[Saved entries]
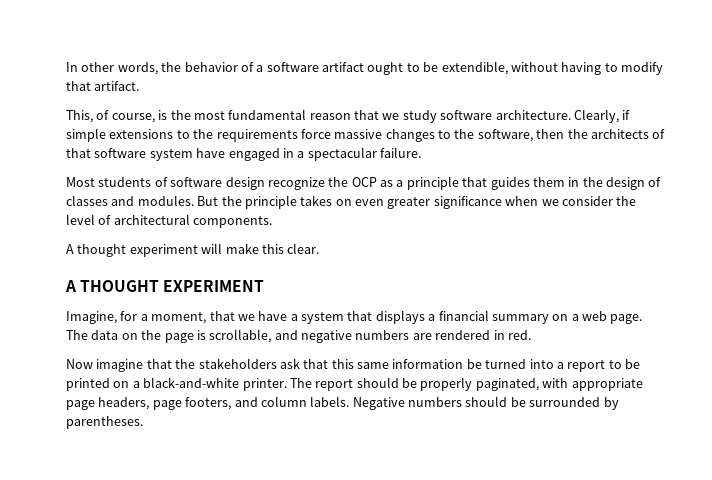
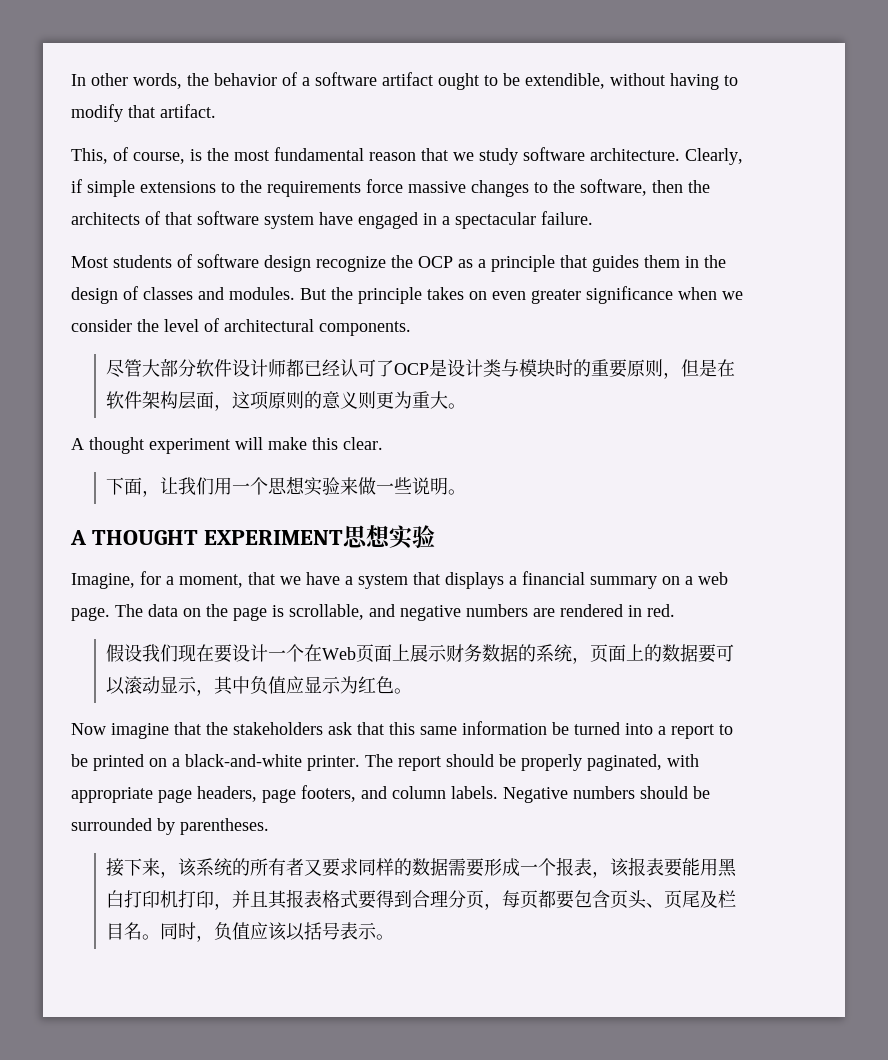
(273, 222) none -> [106,359,736,379] [106,391,467,411] // 尽管大部分软件设计师都已经认可了OCP是设计类与模块时的重要原则，但是在软件架构层面，这项原则的意义则更为重大。
(320, 248) none -> [106,476,467,497] // 下面，让我们用一个思想实验来做一些说明。
(265, 286) none -> [343,525,436,549] 思想实验
(531, 335) none -> [106,644,735,664] [106,676,413,696] // 假设我们现在要设计一个在Web页面上展示财务数据的系统，页面上的数据要可以滚动显示，其中负值应显示为红色。
(143, 422) none -> [106,857,738,878] [106,889,737,910] [106,922,395,942] // 接下来，该系统的所有者又要求同样的数据需要形成一个报表，该报表要能用黑白打印机打印，并且其报表格式要得到合理分页，每页都要包含页头、页尾及栏目名。同时，负值应该以括号表示。

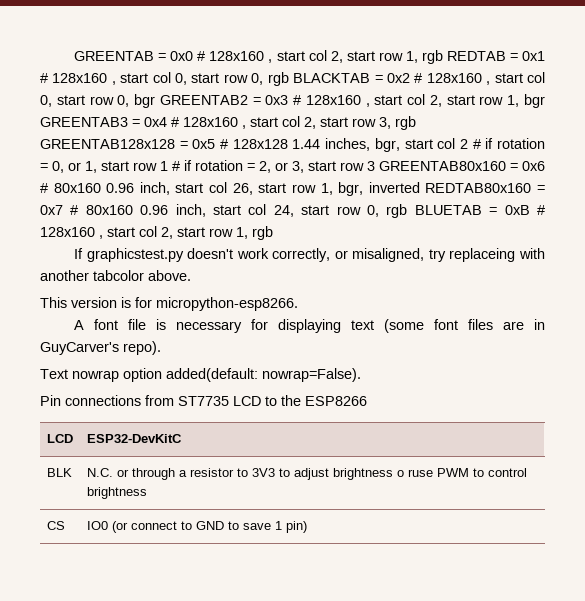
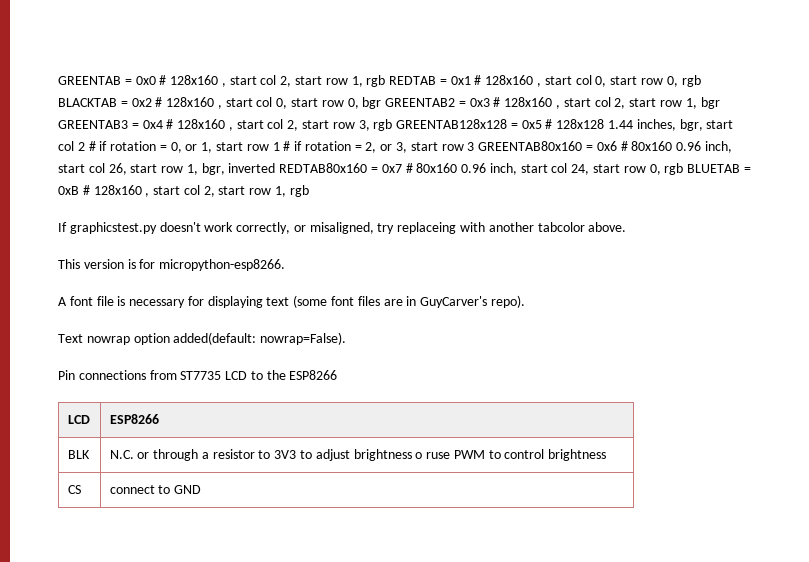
[86,434,182,443] ESP32-DevKitC -> [109,414,159,424] ESP8266
[86,521,128,533] IO0 (or -> (81, 489) none
[227,521,307,533] to save 1 pin) -> (202, 489) none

■ YOUR ASSIGNMENT ■
Transcribe all of the data above verbatim but omit every picture.

■ TASK RESULT ■
(273, 222) none -> [106,359,736,379] [106,391,467,411] // 尽管大部分软件设计师都已经认可了OCP是设计类与模块时的重要原则，但是在软件架构层面，这项原则的意义则更为重大。
(320, 248) none -> [106,476,467,497] // 下面，让我们用一个思想实验来做一些说明。
(265, 286) none -> [343,525,436,549] 思想实验
(531, 335) none -> [106,644,735,664] [106,676,413,696] // 假设我们现在要设计一个在Web页面上展示财务数据的系统，页面上的数据要可以滚动显示，其中负值应显示为红色。
(143, 422) none -> [106,857,738,878] [106,889,737,910] [106,922,395,942] // 接下来，该系统的所有者又要求同样的数据需要形成一个报表，该报表要能用黑白打印机打印，并且其报表格式要得到合理分页，每页都要包含页头、页尾及栏目名。同时，负值应该以括号表示。

[86,434,182,443] ESP32-DevKitC -> [109,414,159,424] ESP8266
[86,521,128,533] IO0 (or -> (81, 489) none
[227,521,307,533] to save 1 pin) -> (202, 489) none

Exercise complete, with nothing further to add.